I need to migrate data from a relatively small PostgreSQL database (let's call it DB 1) of a Django REST Framework project to another PostgreSQL database of my FastAPI project (DB 2). Say 500,000 rows.
The tables are slightly different. DB 1 uses IDs as pk, while the second uses UUIDs. There are fk linking the tables.
So, I have to move some Users after changing the ID to UUID, and the name to last/first name.
The DBs are on different servers.
Both databases will be running in parallel for a few months, but traffic will be low. And finally, I will be moving some users initially and later on the rest.
I was thinking of adding columns in DB1 (which is in production) and expose an endpoint for the transfer. My 2nd project will then call the endpoint in my 1st and request the transformed data.

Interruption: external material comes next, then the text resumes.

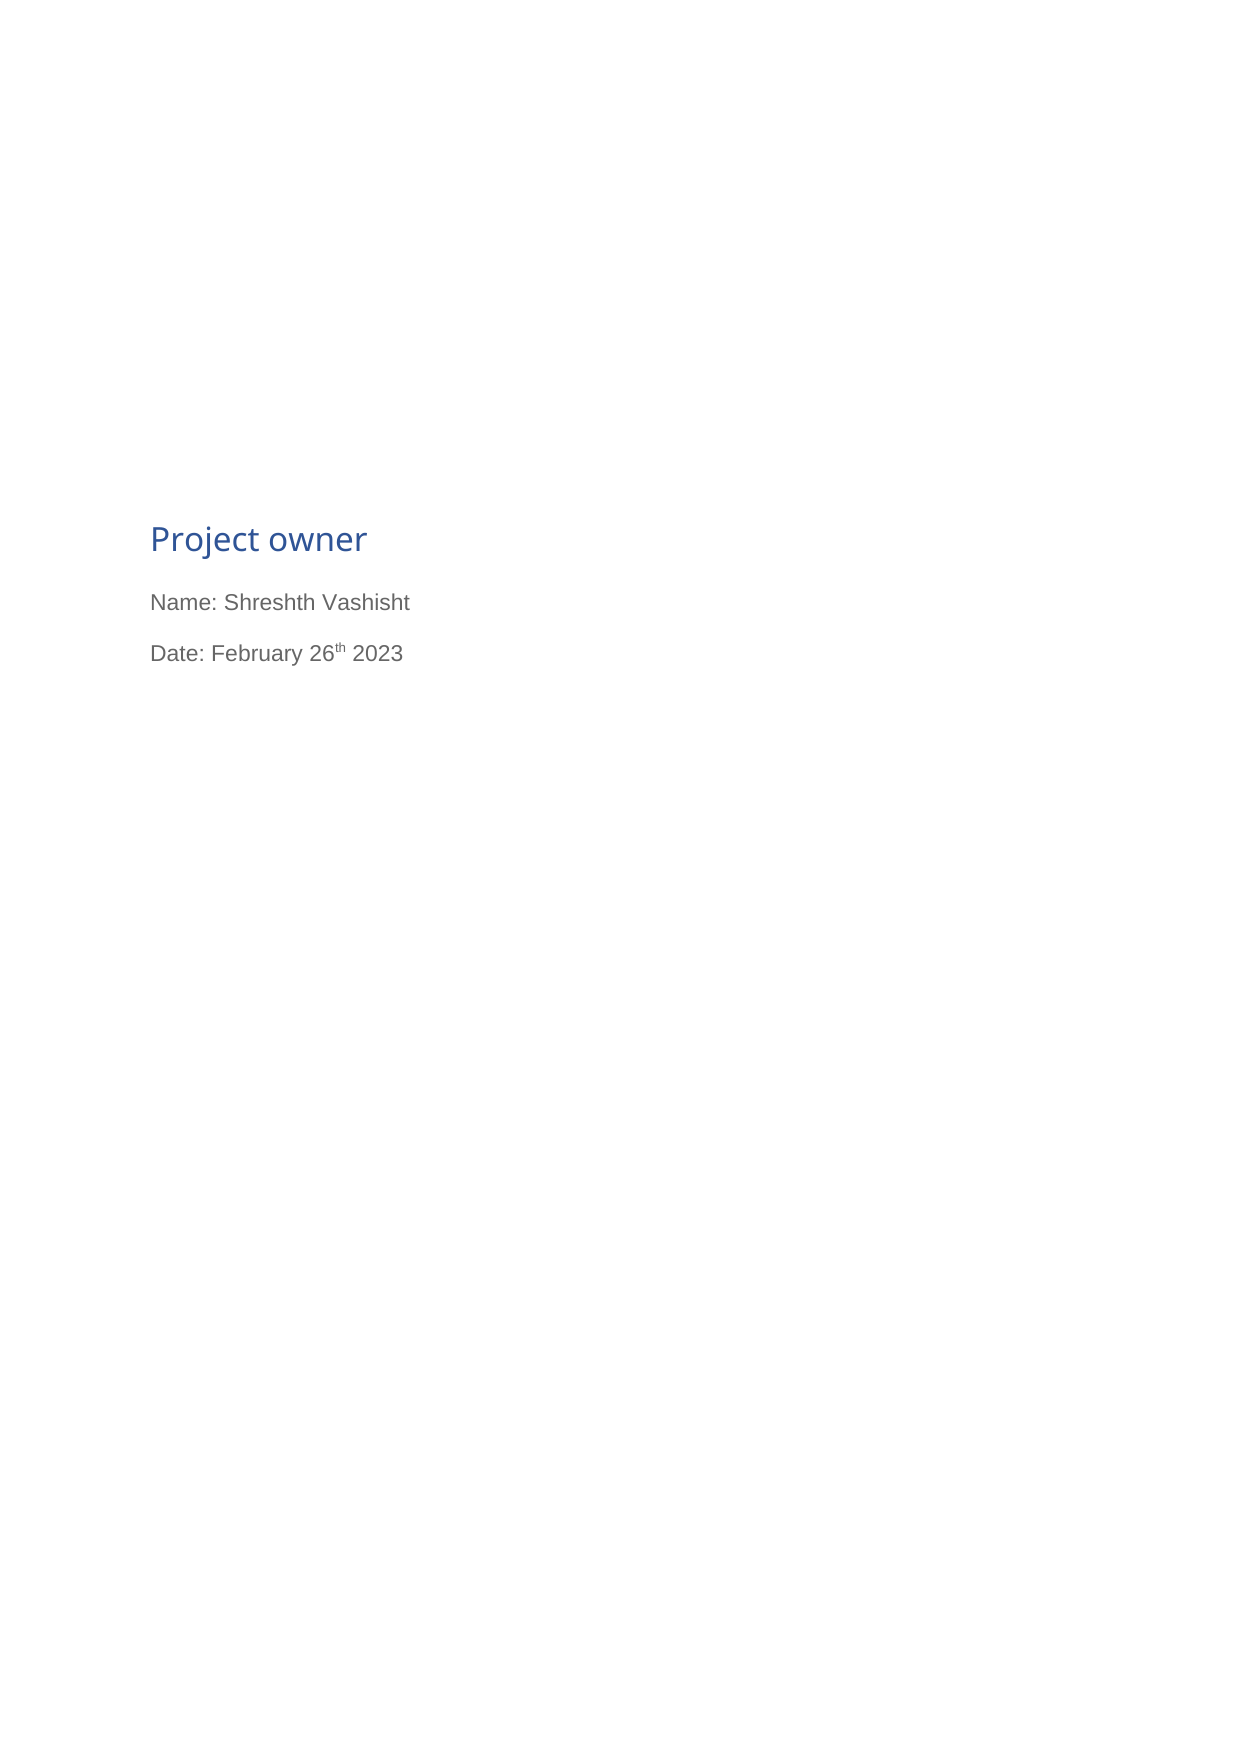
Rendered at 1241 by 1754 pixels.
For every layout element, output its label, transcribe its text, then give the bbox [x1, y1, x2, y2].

Added columns:
- UUIDs,
- Last Name, First Name,
- "Already transferred to DB2"
The new columns in DB1 will only be used for the migration. Nothing else.
The benefits are:
- Single(ish) source of truth
- less bug prone since I'll be using Django (models, Fields, etc.)
Cons:
- I am editing production code and production DB
Is that the right way to do it? Is there a better way?
Note: I have already implemented it as an external script that connects directly to the DBs (SQLAlchemy) and transforms the data (Pandas), but I fear it will become too complex to handle eventually.